Prawniczka nie dała za wygraną i złożyła kasację do Sądu Najwyższego. Rozpoznała ją Izba Dyscyplinarna, oddalając skargę. To zaś spowodowało, że przed ukaraną otworzyła się droga do Europejskiego Trybunału Praw Człowieka w Strasburgu. Zaskarżyła orzeczenie ID, wskazując na wszystkie znane mankamenty związane z jej utworzeniem: że izbę wyłoniła upolityczniona Krajowa Rada Sądownictwa, że skład izby nie daje gwarancji sprawiedliwego procesu, opisanych m.in. w europejskiej konwencji o ochronie praw człowieka i podstawowych wolności.

Trybunał w lipcu uznał, że istnienie Izby Dyscyplinarnej stoi w sprzeczności z europejską konwencją. Prowadzone przed nią postępowanie naruszyło prawo do sprawiedliwego procesu. Mocą tego wyroku skarżącej należy się od Polski 15 tys. euro. Wyrok wydał siedmioosobowy skład ETPC. Nie był jednogłośny – zdanie odrębne zgłosił „polski" sędzia Krzysztof Wojtyczek.

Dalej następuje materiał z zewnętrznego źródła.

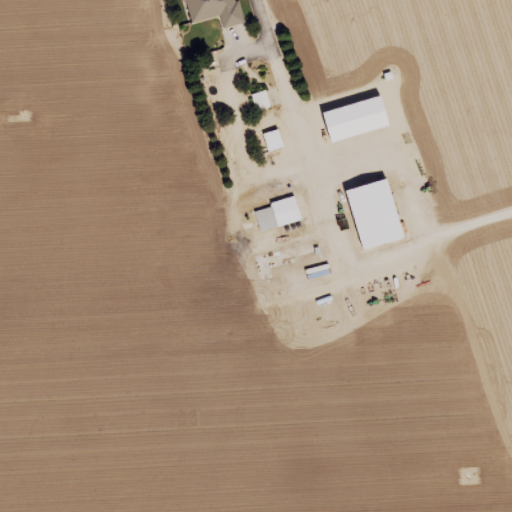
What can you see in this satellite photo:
building: (259, 98)
building: (351, 116)
building: (273, 211)
building: (370, 211)
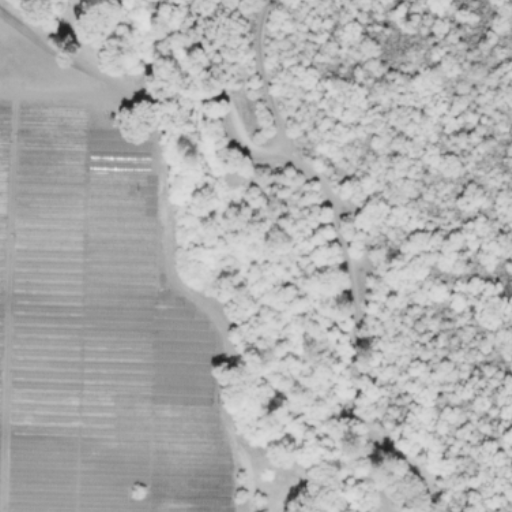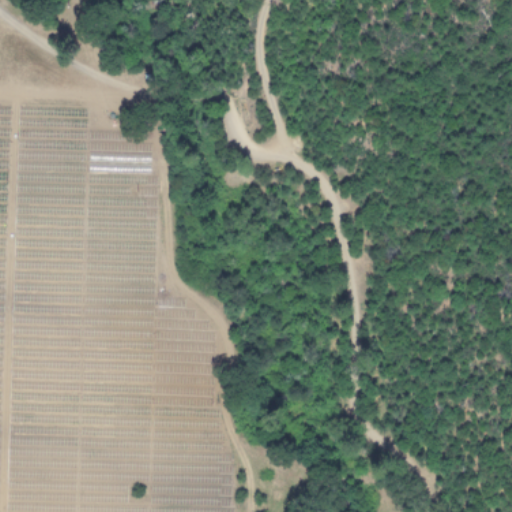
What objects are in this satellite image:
road: (148, 100)
road: (343, 255)
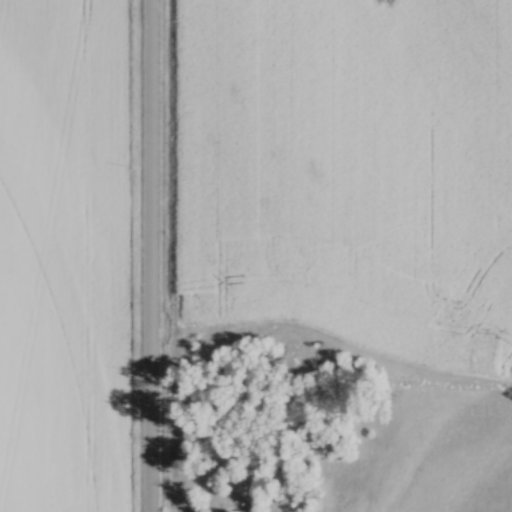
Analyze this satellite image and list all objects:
road: (148, 256)
building: (189, 453)
building: (240, 511)
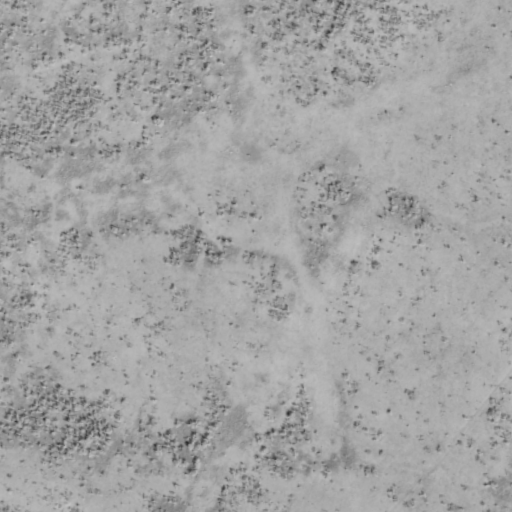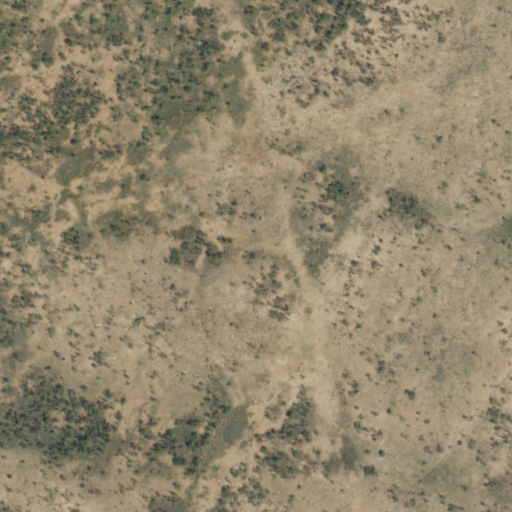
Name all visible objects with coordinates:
road: (476, 478)
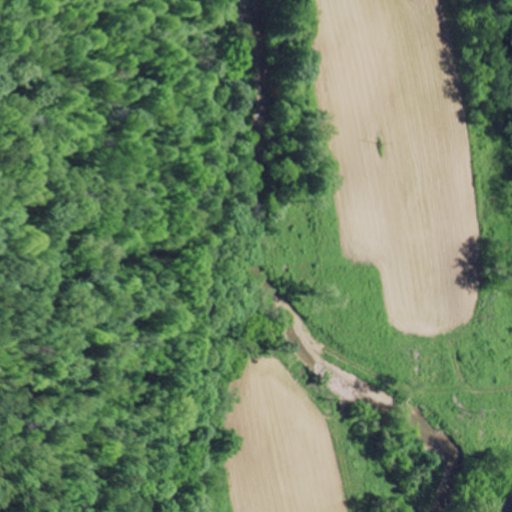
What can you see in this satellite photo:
road: (508, 256)
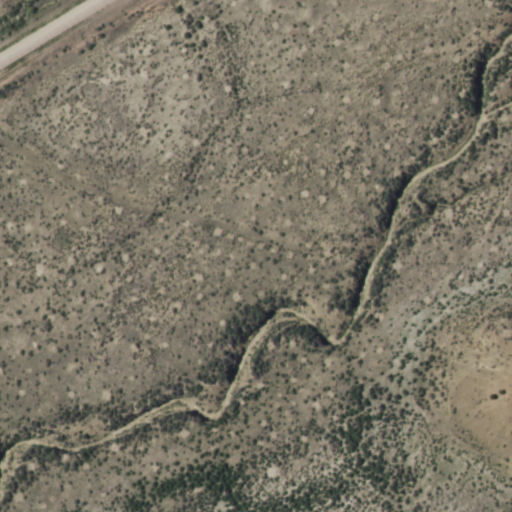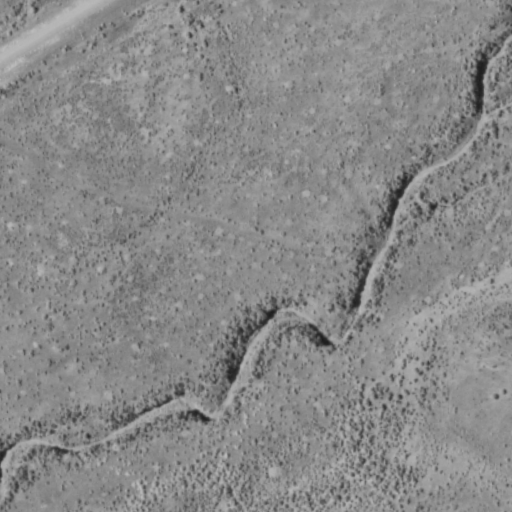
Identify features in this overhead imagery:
road: (55, 34)
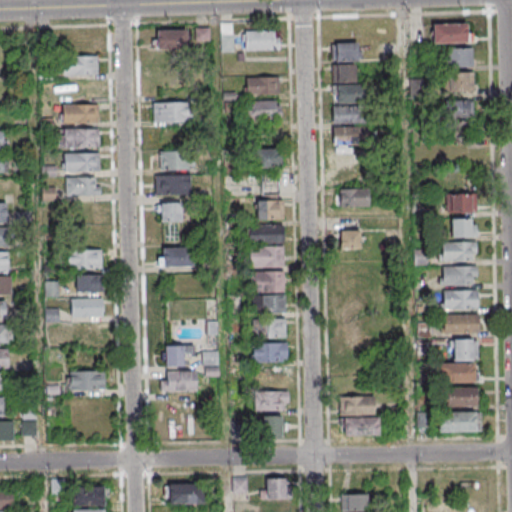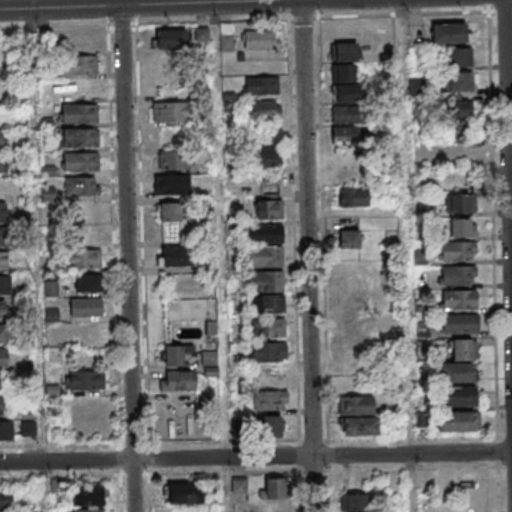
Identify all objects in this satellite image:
road: (120, 3)
road: (150, 5)
road: (287, 8)
building: (450, 32)
building: (170, 39)
building: (77, 42)
building: (259, 42)
building: (343, 51)
building: (456, 57)
building: (166, 62)
building: (81, 64)
building: (343, 72)
building: (457, 81)
building: (260, 85)
building: (350, 93)
building: (261, 110)
building: (170, 112)
building: (79, 113)
building: (349, 114)
building: (457, 120)
building: (349, 135)
building: (77, 137)
building: (2, 140)
building: (345, 157)
building: (265, 158)
building: (174, 159)
building: (79, 161)
building: (2, 164)
building: (171, 184)
building: (81, 185)
road: (509, 187)
building: (352, 197)
building: (269, 198)
building: (459, 203)
building: (2, 212)
building: (168, 212)
road: (405, 227)
building: (463, 227)
building: (262, 234)
building: (3, 236)
building: (348, 240)
building: (457, 250)
road: (306, 255)
building: (175, 257)
road: (222, 257)
building: (265, 257)
road: (126, 258)
building: (420, 258)
building: (3, 260)
road: (37, 260)
building: (84, 260)
building: (457, 275)
building: (85, 283)
building: (266, 283)
building: (5, 284)
building: (354, 293)
building: (459, 299)
building: (267, 306)
building: (86, 307)
building: (3, 310)
building: (460, 324)
building: (267, 330)
building: (85, 331)
building: (4, 333)
building: (355, 343)
building: (462, 350)
building: (267, 353)
building: (175, 354)
building: (3, 358)
building: (209, 358)
building: (211, 371)
building: (457, 373)
building: (85, 381)
building: (460, 396)
building: (274, 400)
building: (1, 405)
building: (358, 416)
building: (457, 421)
building: (269, 426)
building: (28, 428)
building: (6, 429)
road: (256, 457)
road: (411, 483)
building: (238, 485)
building: (273, 488)
building: (184, 493)
building: (87, 496)
building: (6, 499)
building: (353, 503)
building: (87, 510)
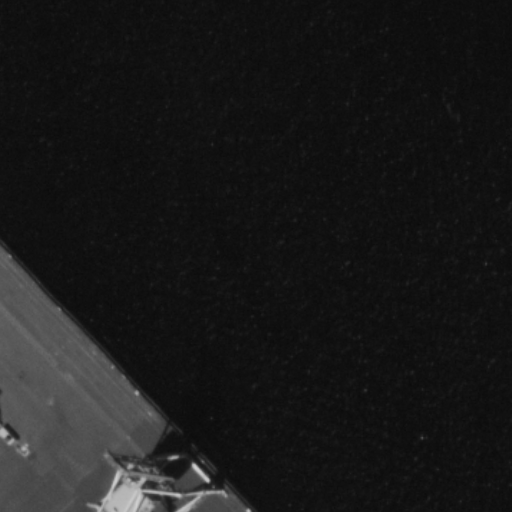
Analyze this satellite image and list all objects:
railway: (121, 383)
railway: (96, 409)
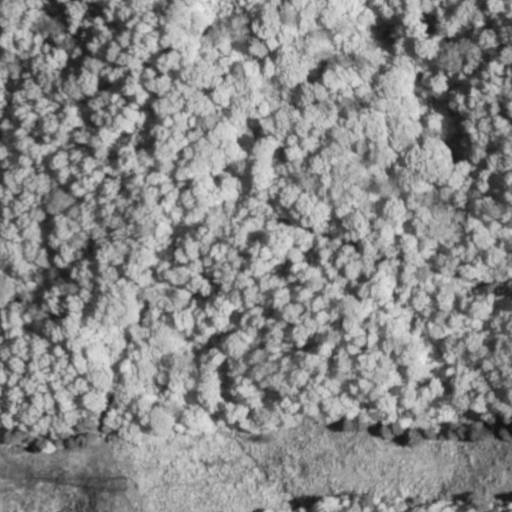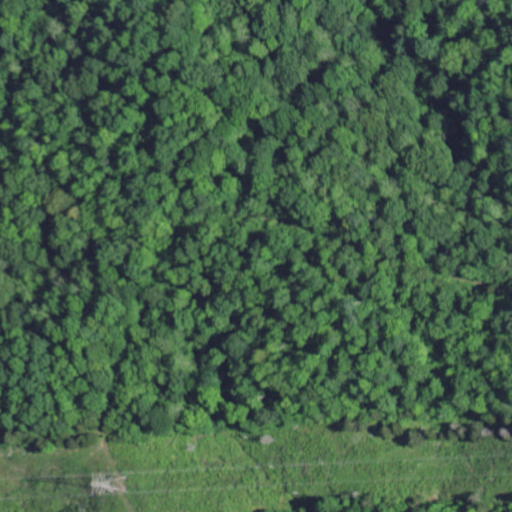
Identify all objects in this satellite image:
power tower: (117, 484)
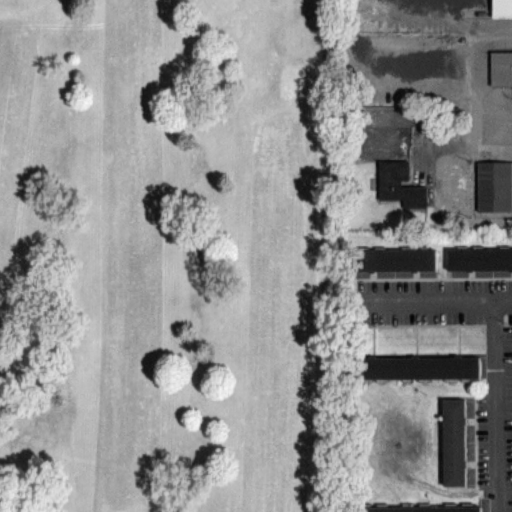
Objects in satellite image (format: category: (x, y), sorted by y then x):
building: (502, 8)
building: (501, 67)
building: (501, 69)
building: (400, 185)
building: (494, 185)
building: (493, 186)
park: (170, 256)
building: (392, 259)
building: (480, 259)
building: (480, 259)
building: (400, 260)
road: (503, 297)
road: (495, 345)
building: (415, 367)
building: (423, 368)
building: (397, 438)
building: (410, 441)
building: (454, 441)
building: (456, 442)
building: (416, 508)
building: (422, 509)
road: (0, 511)
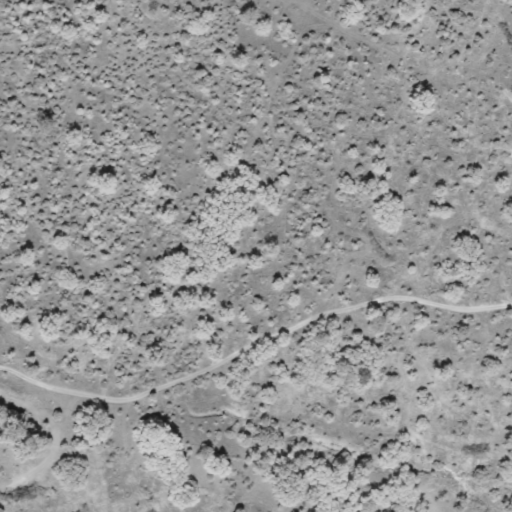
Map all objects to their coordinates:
road: (253, 345)
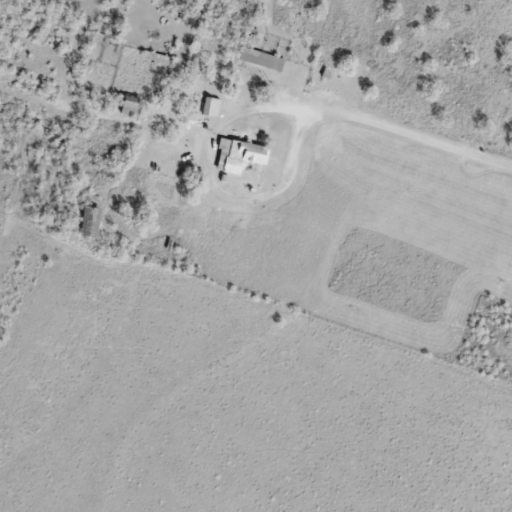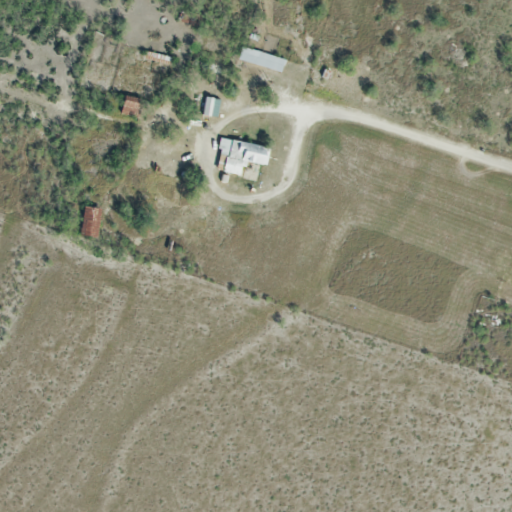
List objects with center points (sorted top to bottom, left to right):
building: (260, 60)
building: (260, 60)
building: (131, 105)
building: (210, 105)
road: (226, 125)
building: (239, 156)
building: (239, 157)
building: (91, 220)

Trybunał podzielił zarzuty skarżącej, wskazując, że dokonane przez prezydenta RP na wniosek KRS powołania do tej izby nastąpiły z oczywistym naruszeniem prawa oraz zasad praworządności, rozdziału władz i niezależności sądownictwa. Według Strasburga doszło do oczywistego naruszenia prawa krajowego w procedurze powoływania sędziów do ID. Zwrócił przy tym uwagę, że KRS (po zmianie ustawy z 2017 r.) nie zapewnia wystarczających gwarancji niezależności od władzy ustawodawczej lub wykonawczej.